Text provided

A water droplet wriggles up a hot piece of brass with sawtooth ridges, like an inchworm.
A water droplet wriggles up a hot piece of brass with sawtooth ridges, like an inchworm. Heiner Linke / Univ. Of Oregon

Toss water on a hot pan and it sizzles and evaporates. Toss water on a really hot pan, and the water beads up and starts roaming around.

Now, turn your hot pan into a hot small staircase and watch the water climb the stairs.

Researchers did just that, taking an everyday sighting in the kitchen to a new level in the lab.

If a pan's really hot, the water starts to evaporate before it even touches the surface. The evaporating water, in the airy form of a water-vapor cushion, holds the droplet above the pan. With moves as smooth as Fred Astaire, the droplet glides around on air.

When scientists heated a piece of brass with sawtooth ridges — a thing that looks like a ratchet — water drops traveled quickly, and in one direction: up.

"The drop rides along on the vapor like a boat on a river," said physicist Heiner Linke from the University of Oregon. "The vapor is generated between the droplet and the ratchet's surface in a narrow gap, about the width of a human hair. The vapor needs a way to get out of there, and it's going to take the easiest way out. There's always going to be one direction in which it's easier to get out."

The escaping vapor pulls the droplet along in the same direction.

The research is scheduled to be published in the April 14 issue of the journal Physical Review Letters.

The traveling drops could prove helpful in cases where scientists need to cool something down with water or another liquid. Tiny air conditioners are used to cool microchips in laptop computers. But the cooling system itself requires extra energy, which creates more heat.

With the newfound trick, drops could potentially pump themselves, using heat that's already there. "Pumps that don't use moving parts are simpler to make, cheaper and live longer," Linke pointed out.

If the droplet pumps prove strong enough, Linke said they could be cooling computers in about six years.

In the meantime, schoolteachers have a new trick for the classroom.

Records

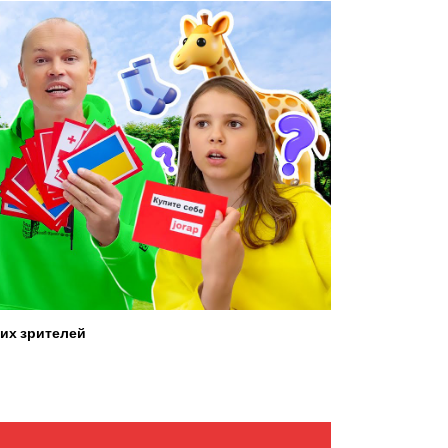
их зрителей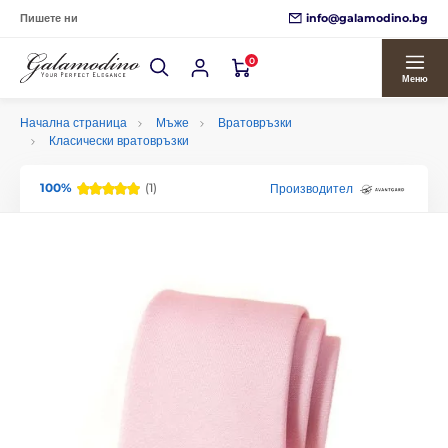
info@galamodino.bg
Пишете ни
0
Меню
Начална страница
Мъже
Вратовръзки
Класически вратовръзки
100%
(1)
Производител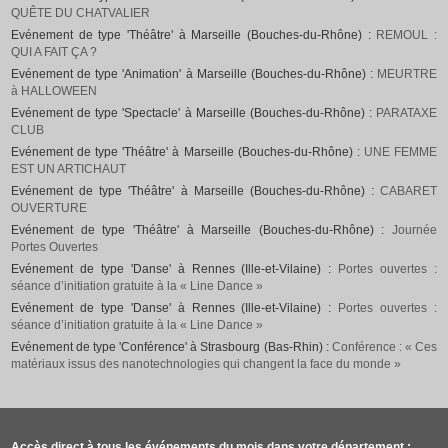
QUÊTE DU CHATVALIER
Evénement de type 'Théâtre' à Marseille (Bouches-du-Rhône) :
REMOUL :
QUI A FAIT ÇA ?
Evénement de type 'Animation' à Marseille (Bouches-du-Rhône) :
MEURTRE
à HALLOWEEN
Evénement de type 'Spectacle' à Marseille (Bouches-du-Rhône) :
PARATAXE
CLUB
Evénement de type 'Théâtre' à Marseille (Bouches-du-Rhône) :
UNE FEMME
EST UN ARTICHAUT
Evénement de type 'Théâtre' à Marseille (Bouches-du-Rhône) :
CABARET
OUVERTURE
Evénement de type 'Théâtre' à Marseille (Bouches-du-Rhône) :
Journée
Portes Ouvertes
Evénement de type 'Danse' à Rennes (Ille-et-Vilaine) :
Portes ouvertes :
séance d’initiation gratuite à la « Line Dance »
Evénement de type 'Danse' à Rennes (Ille-et-Vilaine) :
Portes ouvertes :
séance d’initiation gratuite à la « Line Dance »
Evénement de type 'Conférence' à Strasbourg (Bas-Rhin) :
Conférence : « Ces
matériaux issus des nanotechnologies qui changent la face du monde »
Accès direct à tous les événements du mois dans votre département :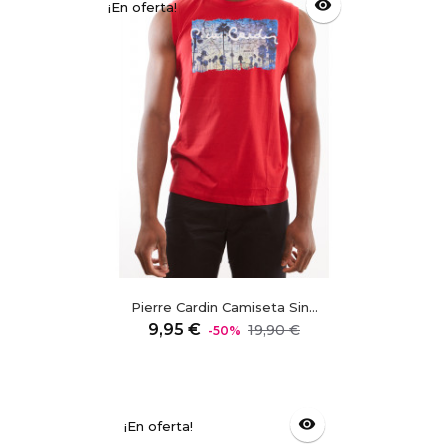
visibility
¡En oferta!
Pierre Cardin Camiseta Sin...
Precio
Precio
9,95 €
19,90 €
-50%
regular
visibility
¡En oferta!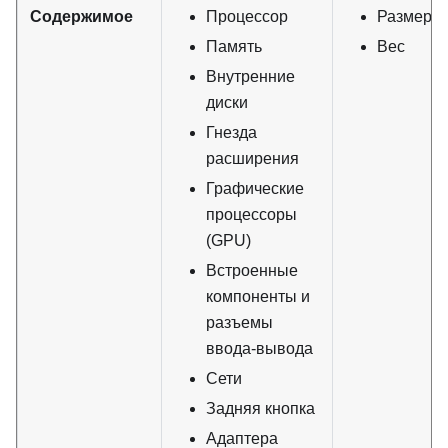
Содержимое
Процессор
Размеры
Память
Вес
Внутренние
диски
Гнезда
расширения
Графические
процессоры
(GPU)
Встроенные
компоненты и
разъемы
ввода-вывода
Сети
Задняя кнопка
Адаптера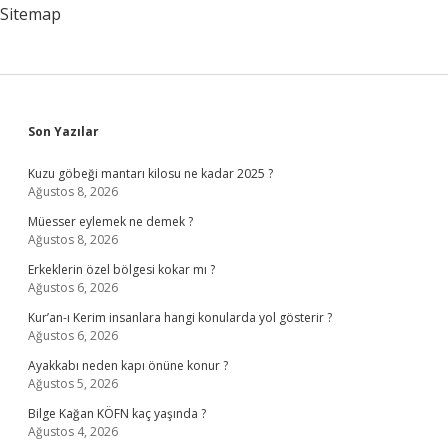
Sitemap
Sidebar
Son Yazılar
Kuzu göbeği mantarı kilosu ne kadar 2025 ?
Ağustos 8, 2026
Müesser eylemek ne demek ?
Ağustos 8, 2026
Erkeklerin özel bölgesi kokar mı ?
Ağustos 6, 2026
Kur’an-ı Kerim insanlara hangi konularda yol gösterir ?
Ağustos 6, 2026
Ayakkabı neden kapı önüne konur ?
Ağustos 5, 2026
Bilge Kağan KÖFN kaç yaşında ?
Ağustos 4, 2026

Tasks to perform
**A)** Retype the portion of the article on climbing water droplets starting at "The research is" and ending at "about six years.".
**B)** Decide whether each statement below agrees with the article on climbing water droplets. Answer yes or no for each and quote the words of the article that settle it.
(i) The research was scheduled to appear in the journal Physical Review Letters.
(ii) The gap where the vapor forms is about the width of a pencil.
(iii) Linke said droplet pumps could be cooling computers in about ten years.

Responses for each task
**A)**
The research is scheduled to be published in the April 14 issue of the journal Physical Review Letters.

The traveling drops could prove helpful in cases where scientists need to cool something down with water or another liquid. Tiny air conditioners are used to cool microchips in laptop computers. But the cooling system itself requires extra energy, which creates more heat.

With the newfound trick, drops could potentially pump themselves, using heat that's already there. "Pumps that don't use moving parts are simpler to make, cheaper and live longer," Linke pointed out.

If the droplet pumps prove strong enough, Linke said they could be cooling computers in about six years.

**B)**
(i) Yes: "The research is scheduled to be published in the April 14 issue of the journal Physical Review Letters."
(ii) No: "in a narrow gap, about the width of a human hair."
(iii) No: "Linke said they could be cooling computers in about six years."